● Задания:
1. В каком году, согласно тексту о Пярте, появилась его Третья симфония?
2. Продолжите текст о Пярте, начиная сразу после его последнего предложения.

● Изучаемый текст:
# # # # #

После Credo последовал длительный перерыв (1968—1976). В списке сочинений от этих лет уцелела только Третья (и на сегодня последняя) симфония (1971): еще кинематографически-монтажный «Броненосец "Потемкин"», но уже больше благозвучное «да», чем диссонантное «нет».
Когда с большим художником случаются долгие паузы, это должно быть замечено и понято. Тем более что не один Пярт молчал. Владимир Мартынов (см. ниже) точно так же остановился, и примерно в то же самое время3 .
Надо полагать, эстонский мастер ощутил на себе (на блистательном, но, может быть, слишком разящем Credo) тупиковость диссонантности, хаотичности, катастрофичности — всего, что носит имя «нет». Дежурство на баррикадах и непримиримая борьба не могут продолжаться вечно. Как-то не рассчитана вечность на такие виды активности. Уж слишком легко они извращаются в своекорыстно-конъюнктурный пафос. Пярт не захотел нарциссически-протестного героизма.
Что происходило с замолчавшим композитором? Пярт изучал старинную музыку (опять: так же как Вл. Мартынов).

# # # # #

● Извлечённые записи:
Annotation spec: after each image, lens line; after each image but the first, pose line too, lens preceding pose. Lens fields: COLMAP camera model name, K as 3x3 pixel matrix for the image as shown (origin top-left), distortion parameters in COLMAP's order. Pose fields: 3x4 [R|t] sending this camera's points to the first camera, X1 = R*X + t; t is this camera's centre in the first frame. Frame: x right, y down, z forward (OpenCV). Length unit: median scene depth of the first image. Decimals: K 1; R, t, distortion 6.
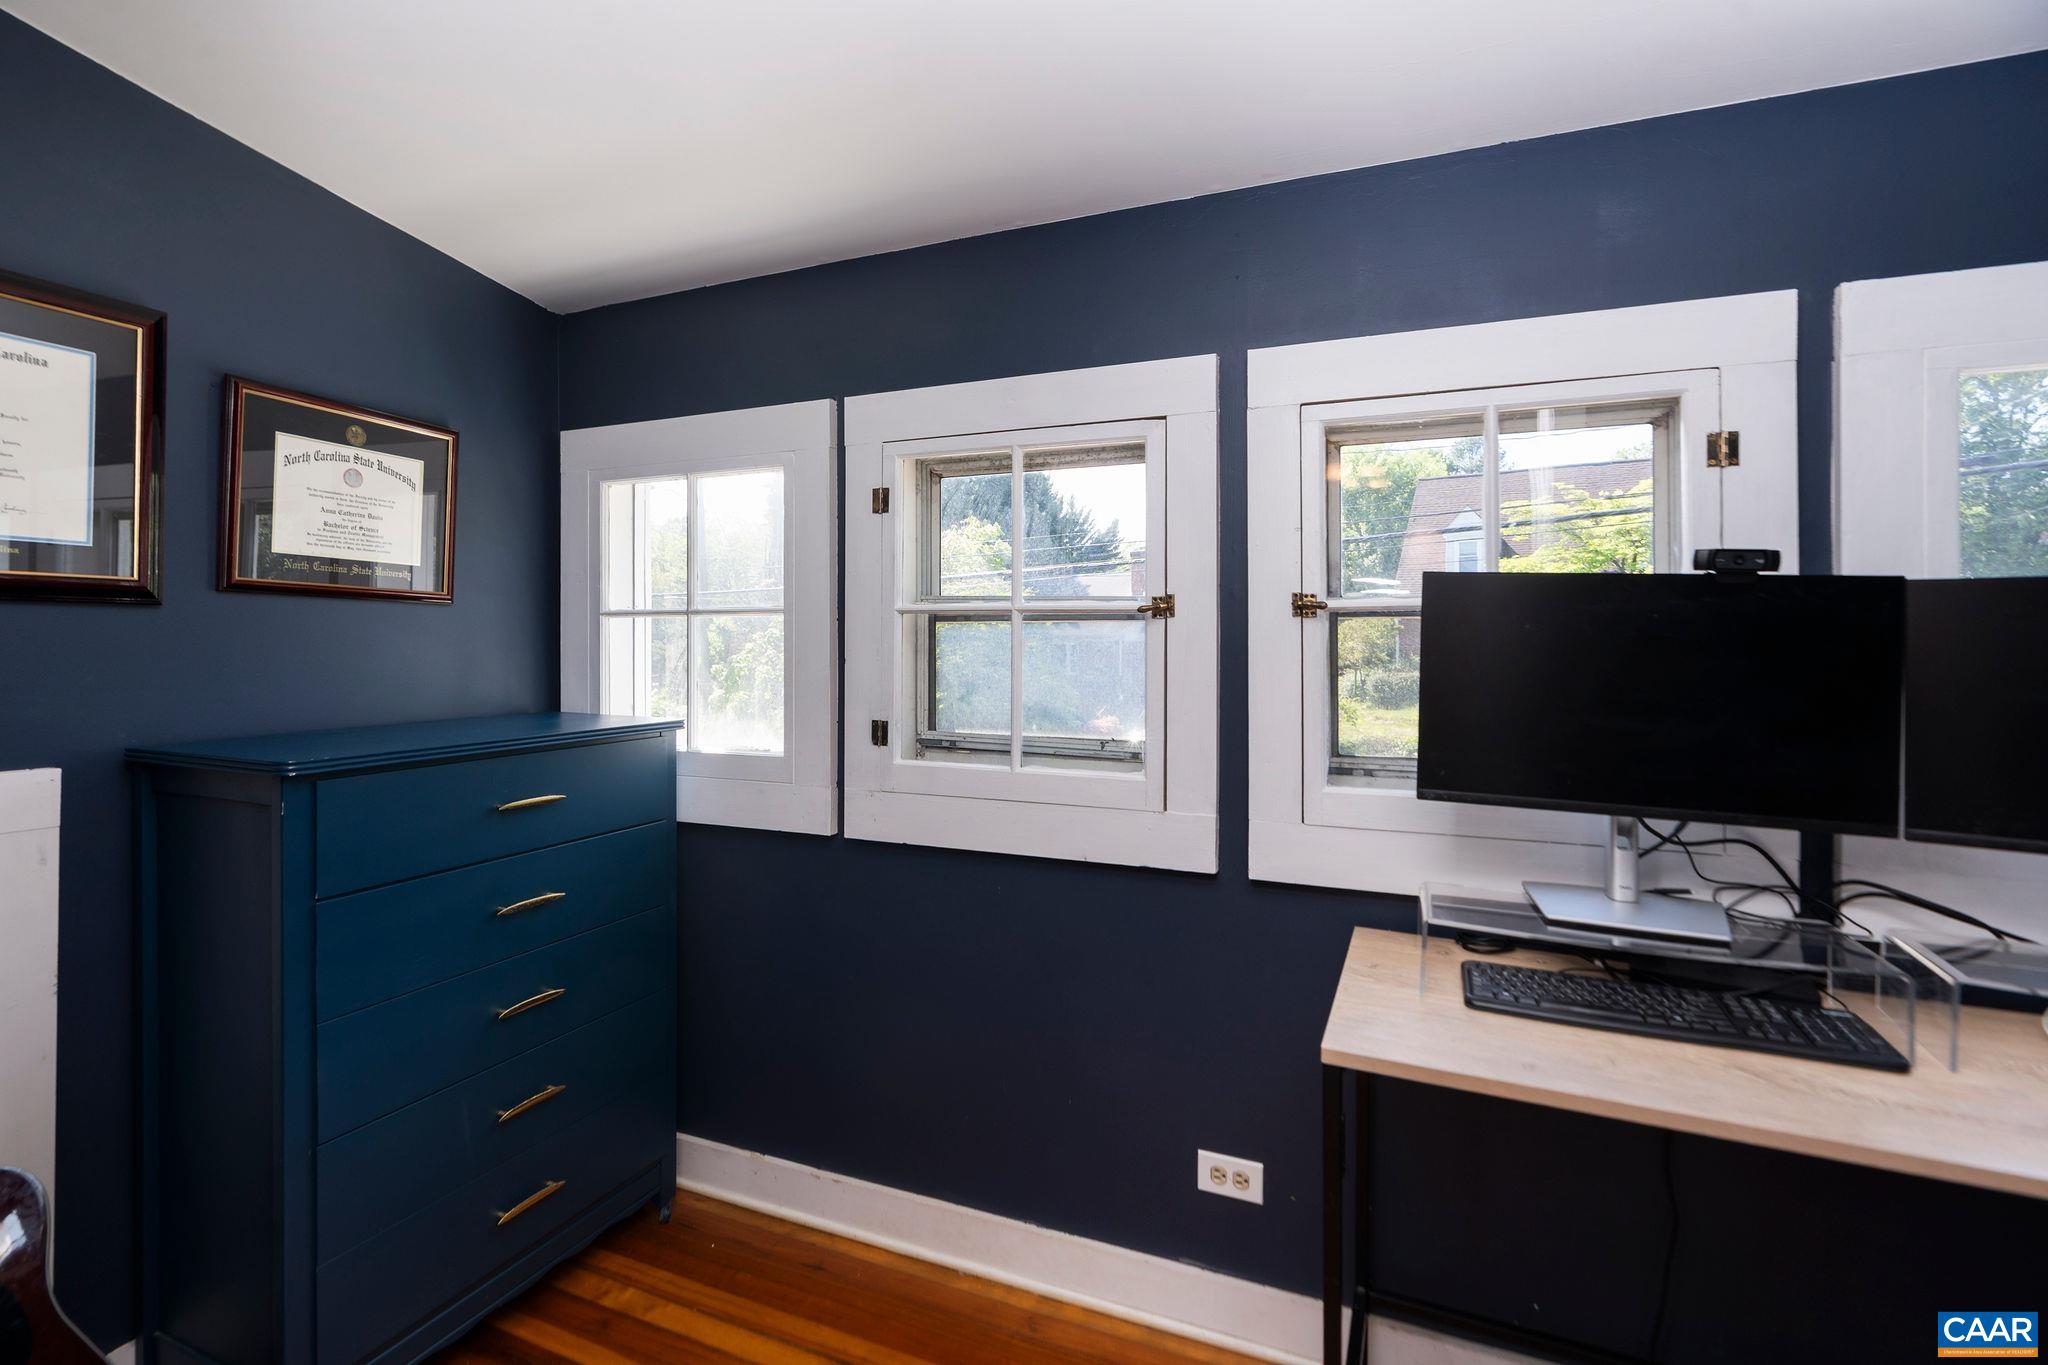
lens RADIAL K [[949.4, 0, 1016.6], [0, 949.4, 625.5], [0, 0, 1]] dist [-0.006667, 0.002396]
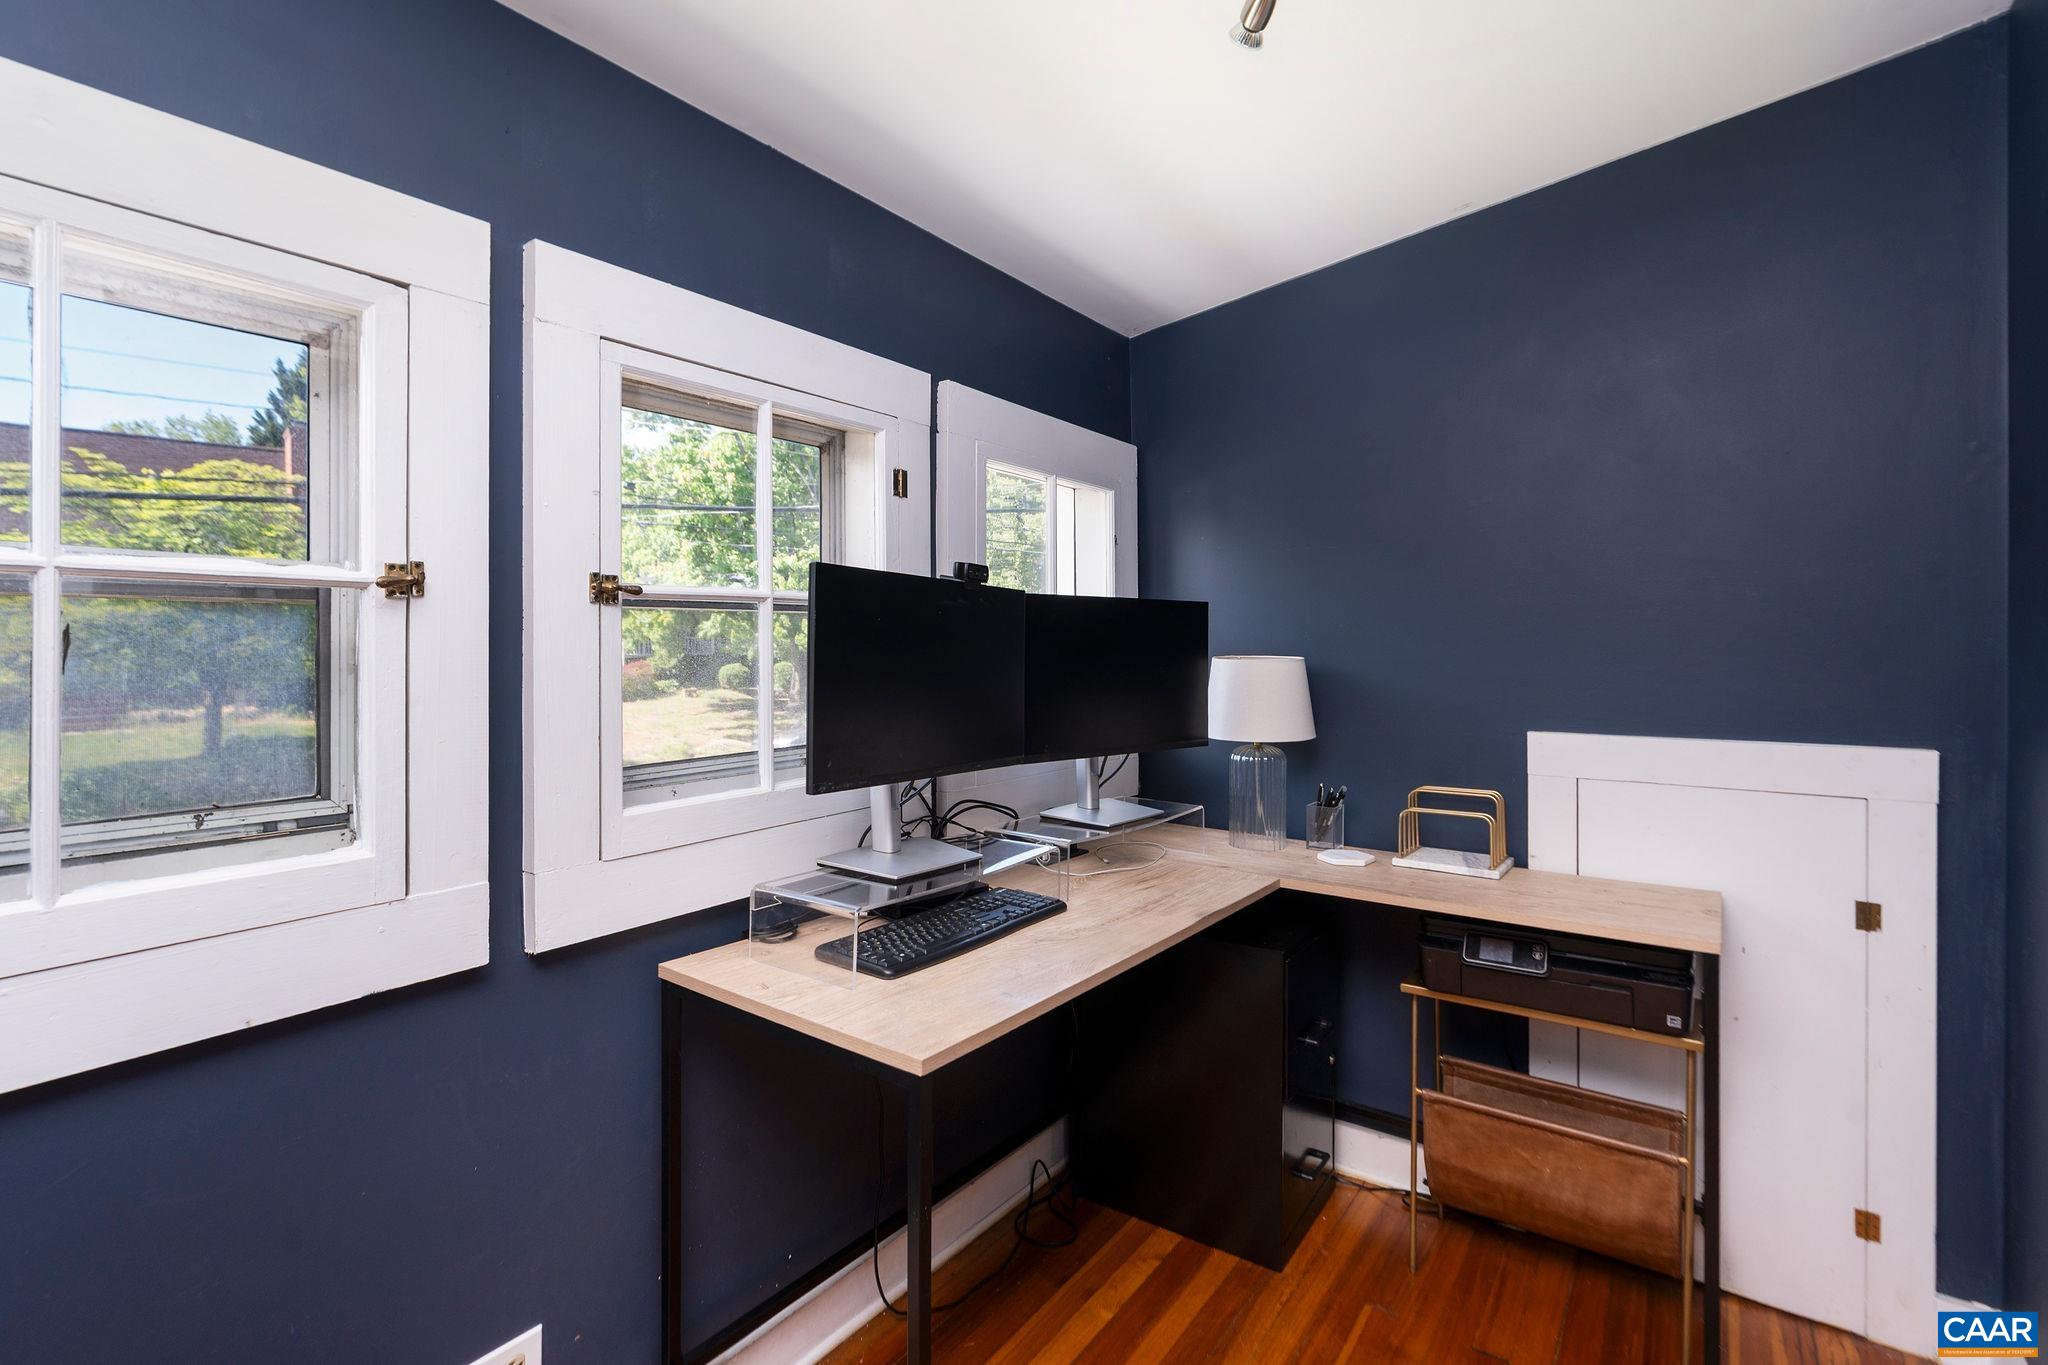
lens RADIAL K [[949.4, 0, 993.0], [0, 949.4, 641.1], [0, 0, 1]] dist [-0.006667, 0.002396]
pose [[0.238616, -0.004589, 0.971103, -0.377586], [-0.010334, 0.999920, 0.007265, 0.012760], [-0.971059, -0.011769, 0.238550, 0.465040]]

# # # # #

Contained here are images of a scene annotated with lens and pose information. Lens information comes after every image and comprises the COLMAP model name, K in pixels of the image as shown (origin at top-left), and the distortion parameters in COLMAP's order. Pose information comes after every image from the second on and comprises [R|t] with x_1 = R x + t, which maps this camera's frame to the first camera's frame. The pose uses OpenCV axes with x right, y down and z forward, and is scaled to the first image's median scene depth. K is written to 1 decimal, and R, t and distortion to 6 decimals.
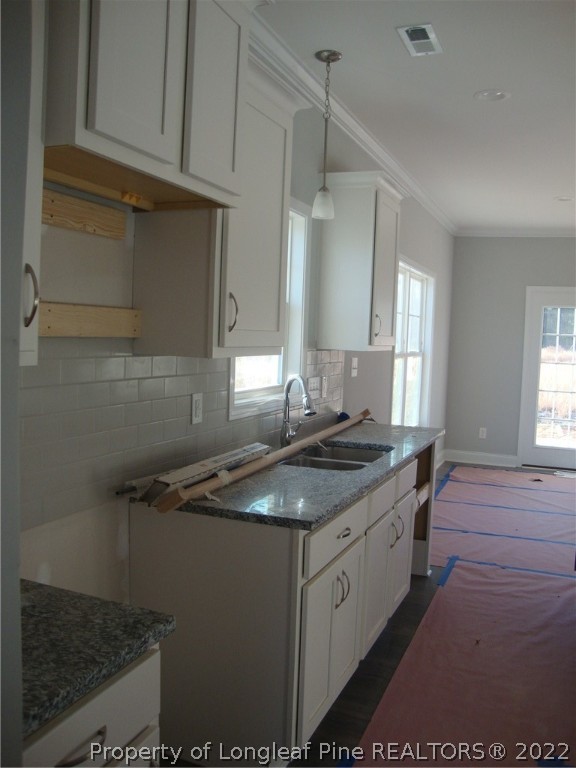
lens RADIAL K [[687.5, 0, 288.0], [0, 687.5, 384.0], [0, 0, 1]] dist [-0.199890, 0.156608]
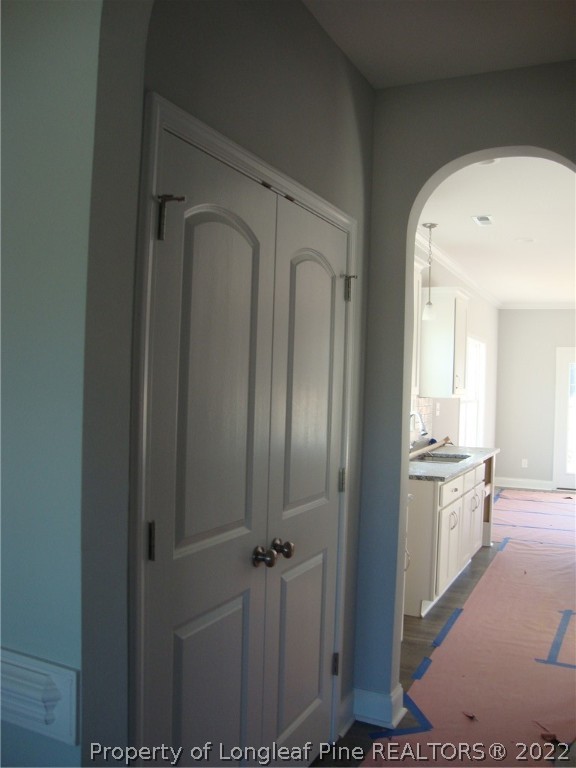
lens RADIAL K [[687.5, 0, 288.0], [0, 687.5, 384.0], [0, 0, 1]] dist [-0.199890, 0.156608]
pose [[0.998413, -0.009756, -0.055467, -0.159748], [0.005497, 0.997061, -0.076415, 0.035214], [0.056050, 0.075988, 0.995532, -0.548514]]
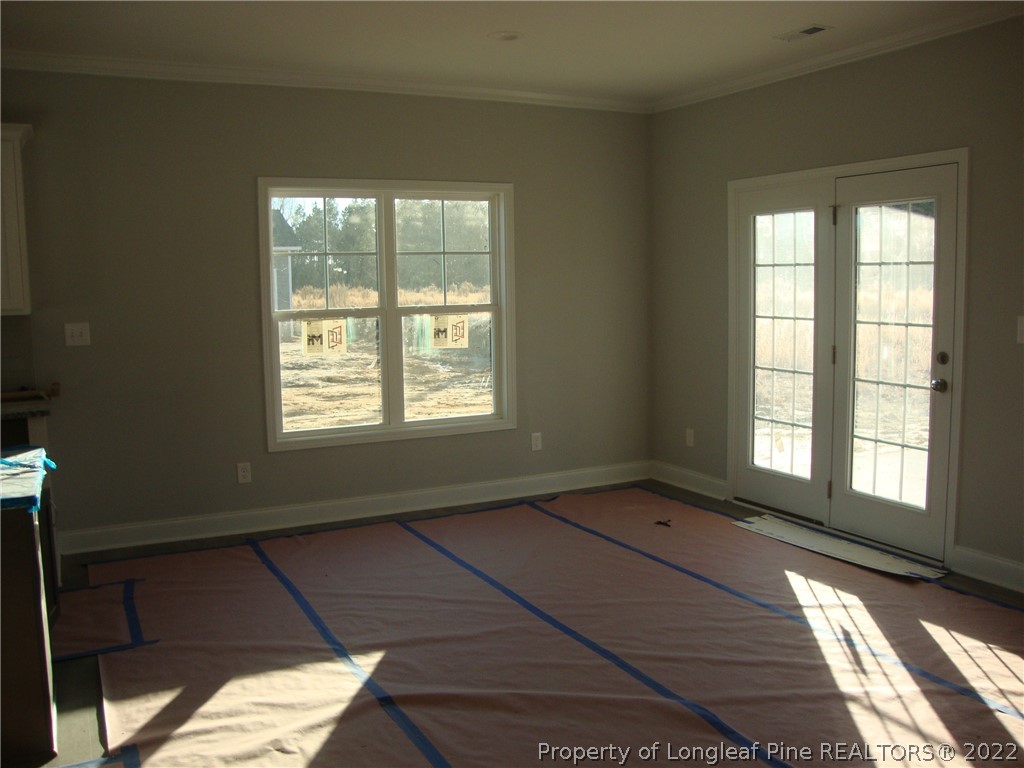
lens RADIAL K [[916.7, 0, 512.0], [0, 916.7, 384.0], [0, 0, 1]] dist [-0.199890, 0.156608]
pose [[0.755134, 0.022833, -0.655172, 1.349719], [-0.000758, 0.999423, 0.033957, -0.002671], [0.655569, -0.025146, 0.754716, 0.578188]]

# # # # #

● Ответы:
1. В 1971 году.

2.
В те годы делал первые шаги ансамбль аутентичного исполнительства «Hortus musicus». Его образовали студенты и выпускники Таллинской консерватории, где преподавал Пярт. Об этом времени композитор писал: «Мир старинной музыки открылся перед нами, и мы все были полны энтузиазма. Эта атмосфера сыграла роль повивальной бабки для моей новой музыки». Конкретней: «Григорианское пение научило меня, какая космическая тайна скрыта в искусстве комбинирования двух, трех нот».
«Простые» две-три ноты поначалу в профессиональной среде вызывали подозрения и протесты гораздо большие, чем эскапады инструментального театра или композиций для радиоприемников4 . И не только потому, что мало звуков (и, значит, композитору делать нечего)5 . Неприятие скорее коренилось в идеологическом недоверии к простоте, стилистически граничащей с согласием и утверждением. Сложность всегда кажется неким «нет! », хотя бы из за того, что она не дает легко в себя погрузиться. А когда просто, значит, «да». А «да» в широких кругах советской интеллигенции казалось самым постыдным, что только можно вообразить. Музыке Пярта предстояло реабилитировать позицию «да».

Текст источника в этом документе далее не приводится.